Tools are best used by repeatedly clicking, not holding and dragging. An exception is the select box: drag from left to right to select everything inside the box or from right to left to select everything at least touched by the box.

For precise positioning and resizing, you can enter values while drawing (there's a little input field which is used heavily in this software) and/or create guide lines with the measure tool. In addition, "touching" a point or line with your cursor will turn it into a temporary guide you can use for parallel, perpendicular or just equally large new sketches. The last values you applied can sometimes also be repeated by double-clicking, e.g. with the push/pull tool.


As a rule of thumb, you should turn something into a component as soon as it becomes 3D to avoid struggling with individual lines and faces for too long. Components can be copied and inserted all over the place but still remain "linked": altering one will update all the others of the same type unless you have made them unique via the corresponding option in their context menu!

Components can be combined into larger components (e.g. front/back + sides + bottom + handle for a drawer).

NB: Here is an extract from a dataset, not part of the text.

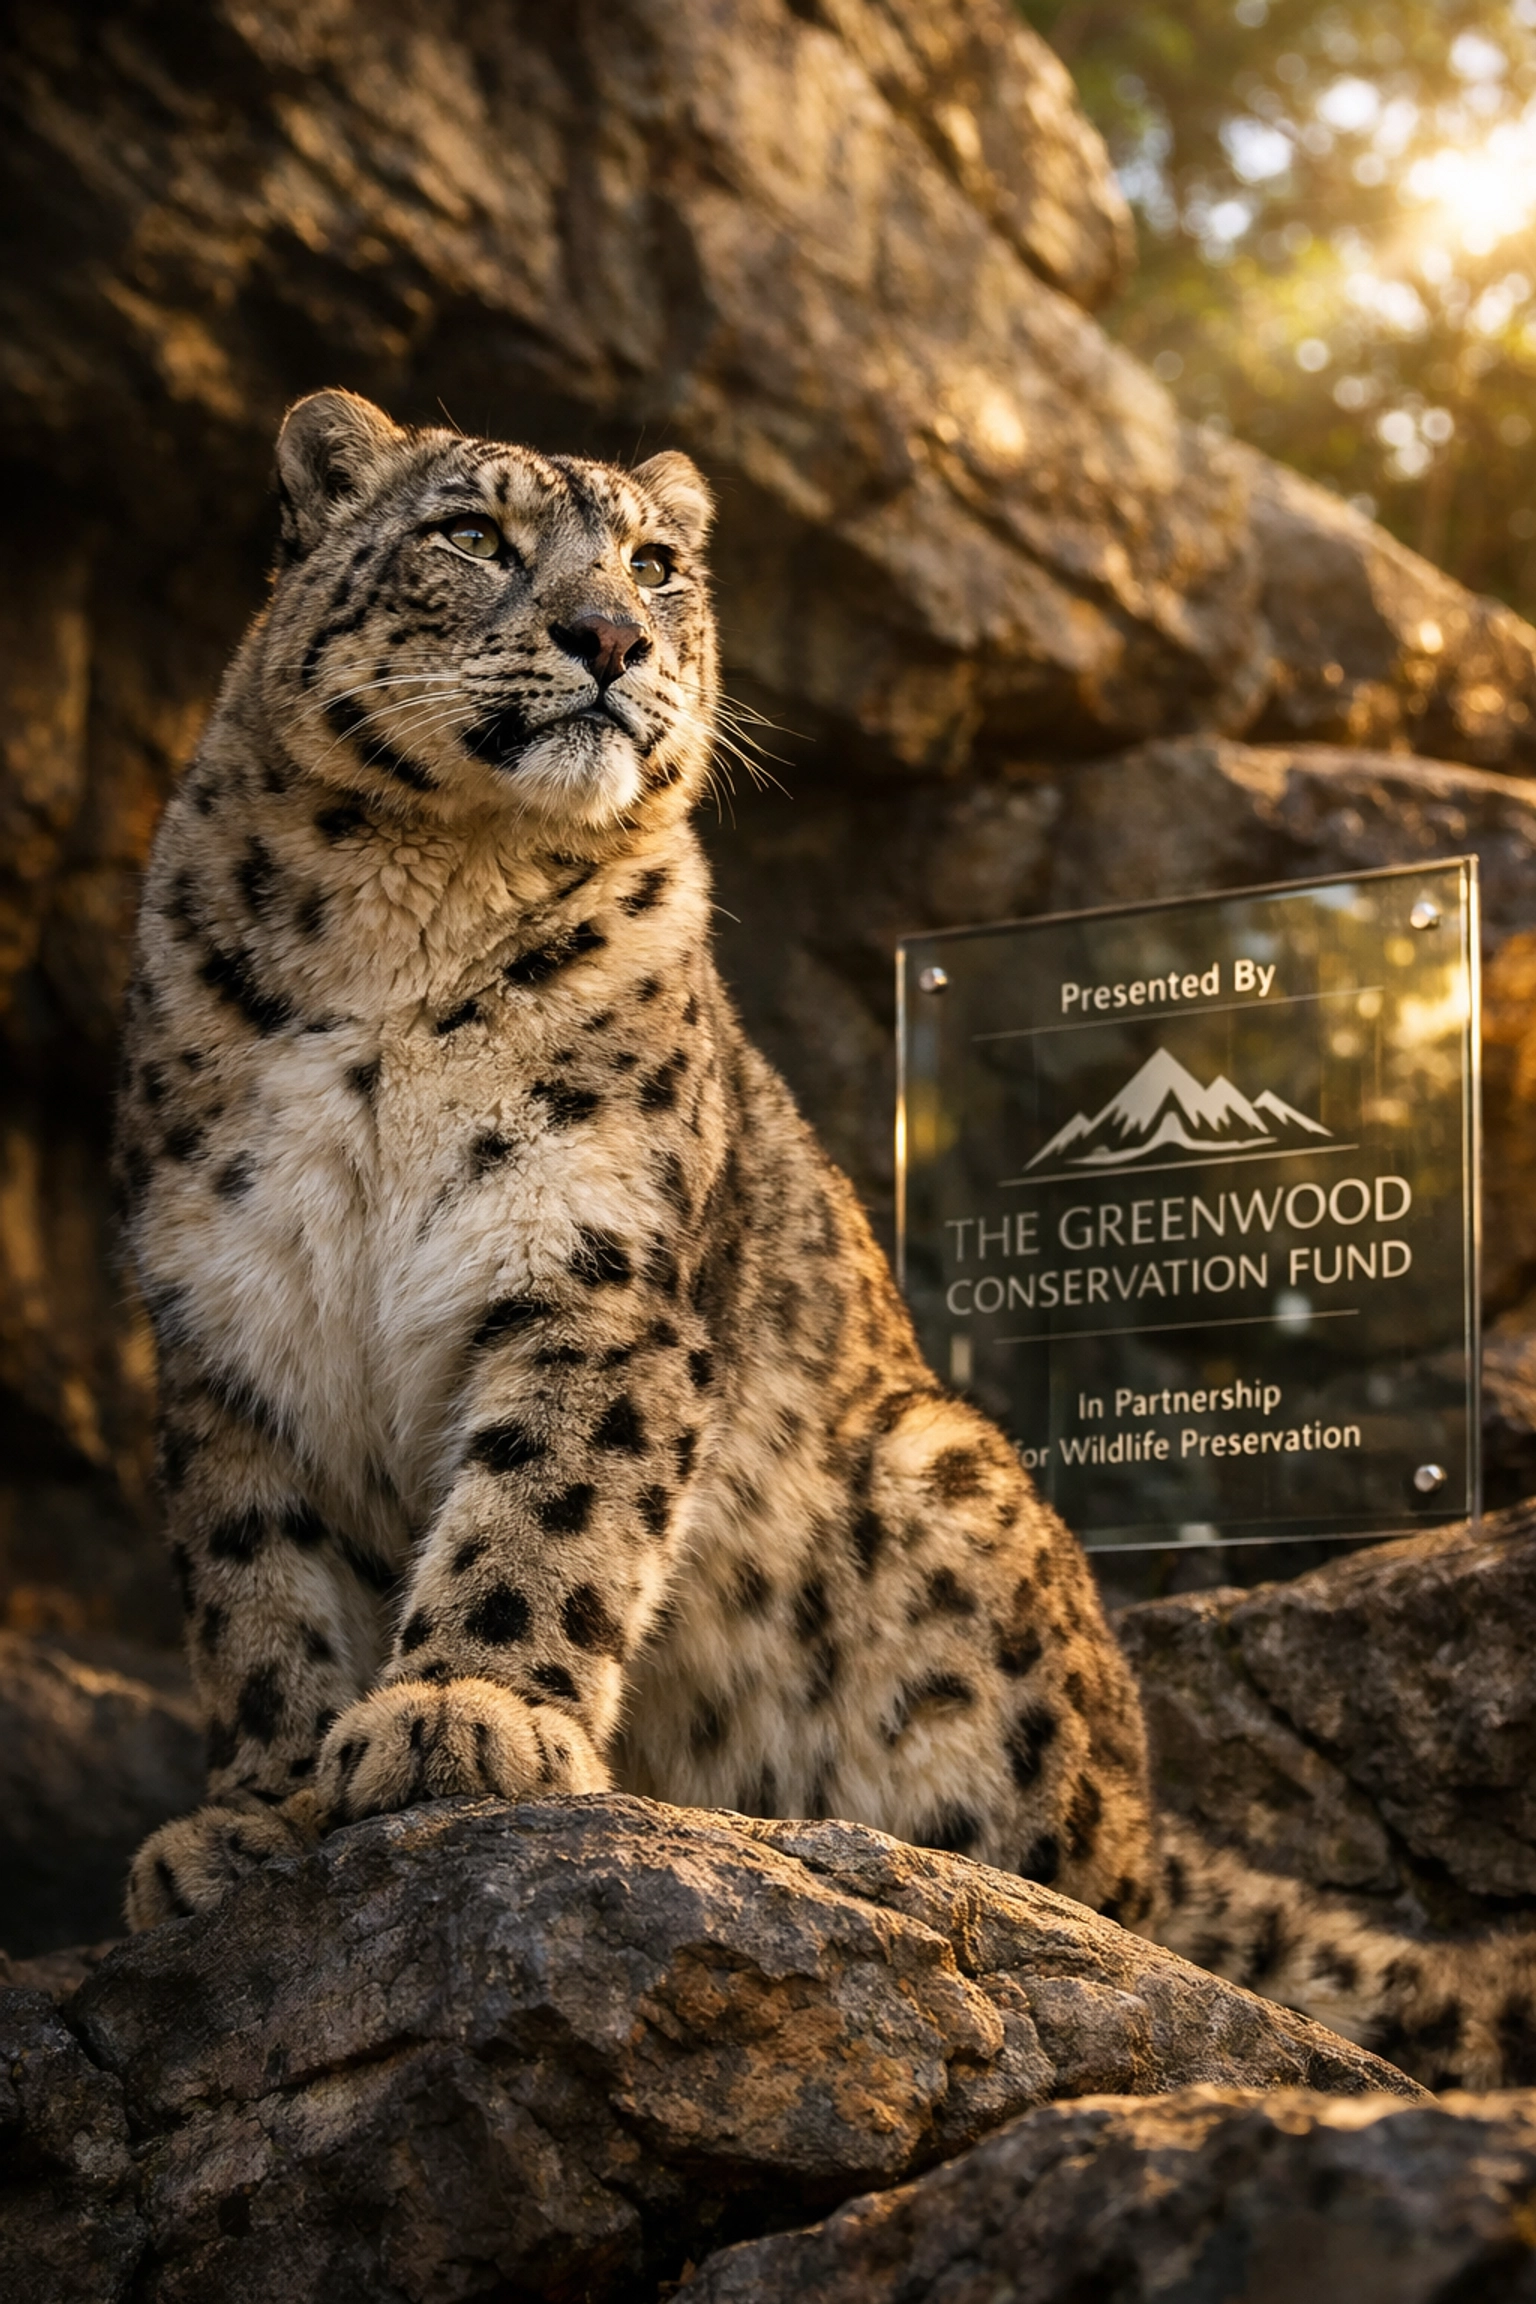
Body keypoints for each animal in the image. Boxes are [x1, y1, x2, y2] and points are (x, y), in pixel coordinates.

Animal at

Go deeper into these nested objects by double-clicking, otherwise you won't be able to edit but will just draw onto the surface from "outside".

Grouping objects is mostly useful for overview and selectively displaying components (also check out layers), for most modelling purposes you'll want components.

3D Warehouse

The SketchUp community and developers have built an impressive model repository, "3D Warehouse", over the years.

Maybe you'll find something to base your next project on? Check out the free models from "Popular Woodworking" magazine, for example!

The 3D Warehouse is also an excellent source of additional furniture to import into Sweet Home 3D.